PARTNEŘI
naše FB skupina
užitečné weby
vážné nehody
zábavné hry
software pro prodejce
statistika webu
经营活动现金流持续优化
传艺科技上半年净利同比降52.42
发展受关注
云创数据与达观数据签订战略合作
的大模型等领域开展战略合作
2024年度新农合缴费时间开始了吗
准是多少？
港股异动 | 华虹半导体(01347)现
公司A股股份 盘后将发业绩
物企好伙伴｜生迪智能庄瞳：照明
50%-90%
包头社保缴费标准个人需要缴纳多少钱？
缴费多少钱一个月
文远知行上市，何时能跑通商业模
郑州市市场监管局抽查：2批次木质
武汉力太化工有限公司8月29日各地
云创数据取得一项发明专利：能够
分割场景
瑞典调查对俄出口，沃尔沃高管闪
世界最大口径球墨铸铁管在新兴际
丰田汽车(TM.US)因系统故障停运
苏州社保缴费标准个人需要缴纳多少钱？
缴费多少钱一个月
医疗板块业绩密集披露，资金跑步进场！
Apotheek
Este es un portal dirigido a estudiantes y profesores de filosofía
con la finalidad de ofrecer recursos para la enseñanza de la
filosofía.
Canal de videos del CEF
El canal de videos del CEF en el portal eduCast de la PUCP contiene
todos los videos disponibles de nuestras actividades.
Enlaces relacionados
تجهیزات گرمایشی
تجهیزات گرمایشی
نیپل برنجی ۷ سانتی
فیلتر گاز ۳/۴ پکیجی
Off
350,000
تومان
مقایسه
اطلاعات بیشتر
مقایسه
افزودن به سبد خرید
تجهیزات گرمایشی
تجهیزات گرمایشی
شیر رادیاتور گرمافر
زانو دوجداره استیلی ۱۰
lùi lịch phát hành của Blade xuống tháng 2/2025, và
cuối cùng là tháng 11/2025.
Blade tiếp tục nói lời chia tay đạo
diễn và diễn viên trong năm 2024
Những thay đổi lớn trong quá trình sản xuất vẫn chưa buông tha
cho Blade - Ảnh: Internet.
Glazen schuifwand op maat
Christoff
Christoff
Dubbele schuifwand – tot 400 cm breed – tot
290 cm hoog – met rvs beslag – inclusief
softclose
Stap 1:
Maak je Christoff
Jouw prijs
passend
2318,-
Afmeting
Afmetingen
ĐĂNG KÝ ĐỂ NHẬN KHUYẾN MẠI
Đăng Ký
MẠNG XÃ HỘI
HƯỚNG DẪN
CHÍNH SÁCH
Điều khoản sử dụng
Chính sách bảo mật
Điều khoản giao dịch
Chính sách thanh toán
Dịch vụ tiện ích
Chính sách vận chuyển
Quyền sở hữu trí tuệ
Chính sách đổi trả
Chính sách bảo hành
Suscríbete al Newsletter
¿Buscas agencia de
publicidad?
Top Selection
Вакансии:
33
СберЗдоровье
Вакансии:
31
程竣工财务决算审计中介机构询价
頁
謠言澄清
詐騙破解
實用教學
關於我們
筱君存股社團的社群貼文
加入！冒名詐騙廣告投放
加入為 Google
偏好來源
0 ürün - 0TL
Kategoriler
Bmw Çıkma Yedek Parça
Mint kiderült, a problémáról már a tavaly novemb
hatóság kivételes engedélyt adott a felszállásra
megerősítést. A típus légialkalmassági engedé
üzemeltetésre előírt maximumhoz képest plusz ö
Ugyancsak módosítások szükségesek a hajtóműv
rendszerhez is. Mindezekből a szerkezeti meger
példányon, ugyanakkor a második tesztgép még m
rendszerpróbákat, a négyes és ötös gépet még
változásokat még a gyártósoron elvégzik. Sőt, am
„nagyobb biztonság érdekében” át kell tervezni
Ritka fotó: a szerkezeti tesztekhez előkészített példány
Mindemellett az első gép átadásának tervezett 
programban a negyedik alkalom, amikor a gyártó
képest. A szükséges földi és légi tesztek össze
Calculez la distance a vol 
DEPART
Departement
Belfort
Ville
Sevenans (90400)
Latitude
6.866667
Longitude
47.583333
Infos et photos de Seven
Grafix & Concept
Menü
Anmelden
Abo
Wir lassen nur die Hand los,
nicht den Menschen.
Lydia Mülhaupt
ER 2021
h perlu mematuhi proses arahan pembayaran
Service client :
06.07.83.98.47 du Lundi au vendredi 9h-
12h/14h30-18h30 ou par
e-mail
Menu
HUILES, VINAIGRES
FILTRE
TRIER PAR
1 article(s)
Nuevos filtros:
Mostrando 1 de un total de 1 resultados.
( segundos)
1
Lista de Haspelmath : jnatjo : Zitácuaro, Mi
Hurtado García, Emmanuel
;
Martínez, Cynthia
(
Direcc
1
= = = = =
▶ [Your objective]: From the first line to the last, return the listing exactly.

▶ [Solution to this exercise]:
PARTNEŘI
naše FB skupina
užitečné weby
vážné nehody
zábavné hry
software pro prodejce
statistika webu
经营活动现金流持续优化
传艺科技上半年净利同比降52.42
发展受关注
云创数据与达观数据签订战略合作
的大模型等领域开展战略合作
2024年度新农合缴费时间开始了吗
准是多少？
港股异动 | 华虹半导体(01347)现
公司A股股份 盘后将发业绩
物企好伙伴｜生迪智能庄瞳：照明
50%-90%
包头社保缴费标准个人需要缴纳多少钱？
缴费多少钱一个月
文远知行上市，何时能跑通商业模
郑州市市场监管局抽查：2批次木质
武汉力太化工有限公司8月29日各地
云创数据取得一项发明专利：能够
分割场景
瑞典调查对俄出口，沃尔沃高管闪
世界最大口径球墨铸铁管在新兴际
丰田汽车(TM.US)因系统故障停运
苏州社保缴费标准个人需要缴纳多少钱？
缴费多少钱一个月
医疗板块业绩密集披露，资金跑步进场！
Apotheek
Este es un portal dirigido a estudiantes y profesores de filosofía
con la finalidad de ofrecer recursos para la enseñanza de la
filosofía.
Canal de videos del CEF
El canal de videos del CEF en el portal eduCast de la PUCP contiene
todos los videos disponibles de nuestras actividades.
Enlaces relacionados
تجهیزات گرمایشی
تجهیزات گرمایشی
نیپل برنجی ۷ سانتی
فیلتر گاز ۳/۴ پکیجی
Off
350,000
تومان
مقایسه
اطلاعات بیشتر
مقایسه
افزودن به سبد خرید
تجهیزات گرمایشی
تجهیزات گرمایشی
شیر رادیاتور گرمافر
زانو دوجداره استیلی ۱۰
lùi lịch phát hành của Blade xuống tháng 2/2025, và
cuối cùng là tháng 11/2025.
Blade tiếp tục nói lời chia tay đạo
diễn và diễn viên trong năm 2024
Những thay đổi lớn trong quá trình sản xuất vẫn chưa buông tha
cho Blade - Ảnh: Internet.
Glazen schuifwand op maat
Christoff
Christoff
Dubbele schuifwand – tot 400 cm breed – tot
290 cm hoog – met rvs beslag – inclusief
softclose
Stap 1:
Maak je Christoff
Jouw prijs
passend
2318,-
Afmeting
Afmetingen
ĐĂNG KÝ ĐỂ NHẬN KHUYẾN MẠI
Đăng Ký
MẠNG XÃ HỘI
HƯỚNG DẪN
CHÍNH SÁCH
Điều khoản sử dụng
Chính sách bảo mật
Điều khoản giao dịch
Chính sách thanh toán
Dịch vụ tiện ích
Chính sách vận chuyển
Quyền sở hữu trí tuệ
Chính sách đổi trả
Chính sách bảo hành
Suscríbete al Newsletter
¿Buscas agencia de
publicidad?
Top Selection
Вакансии:
33
СберЗдоровье
Вакансии:
31
程竣工财务决算审计中介机构询价
頁
謠言澄清
詐騙破解
實用教學
關於我們
筱君存股社團的社群貼文
加入！冒名詐騙廣告投放
加入為 Google
偏好來源
0 ürün - 0TL
Kategoriler
Bmw Çıkma Yedek Parça
Mint kiderült, a problémáról már a tavaly novemb
hatóság kivételes engedélyt adott a felszállásra
megerősítést. A típus légialkalmassági engedé
üzemeltetésre előírt maximumhoz képest plusz ö
Ugyancsak módosítások szükségesek a hajtóműv
rendszerhez is. Mindezekből a szerkezeti meger
példányon, ugyanakkor a második tesztgép még m
rendszerpróbákat, a négyes és ötös gépet még
változásokat még a gyártósoron elvégzik. Sőt, am
„nagyobb biztonság érdekében” át kell tervezni
Ritka fotó: a szerkezeti tesztekhez előkészített példány
Mindemellett az első gép átadásának tervezett 
programban a negyedik alkalom, amikor a gyártó
képest. A szükséges földi és légi tesztek össze
Calculez la distance a vol 
DEPART
Departement
Belfort
Ville
Sevenans (90400)
Latitude
6.866667
Longitude
47.583333
Infos et photos de Seven
Grafix & Concept
Menü
Anmelden
Abo
Wir lassen nur die Hand los,
nicht den Menschen.
Lydia Mülhaupt
ER 2021
h perlu mematuhi proses arahan pembayaran
Service client :
06.07.83.98.47 du Lundi au vendredi 9h-
12h/14h30-18h30 ou par
e-mail
Menu
HUILES, VINAIGRES
FILTRE
TRIER PAR
1 article(s)
Nuevos filtros:
Mostrando 1 de un total de 1 resultados.
( segundos)
1
Lista de Haspelmath : jnatjo : Zitácuaro, Mi
Hurtado García, Emmanuel
;
Martínez, Cynthia
(
Direcc
1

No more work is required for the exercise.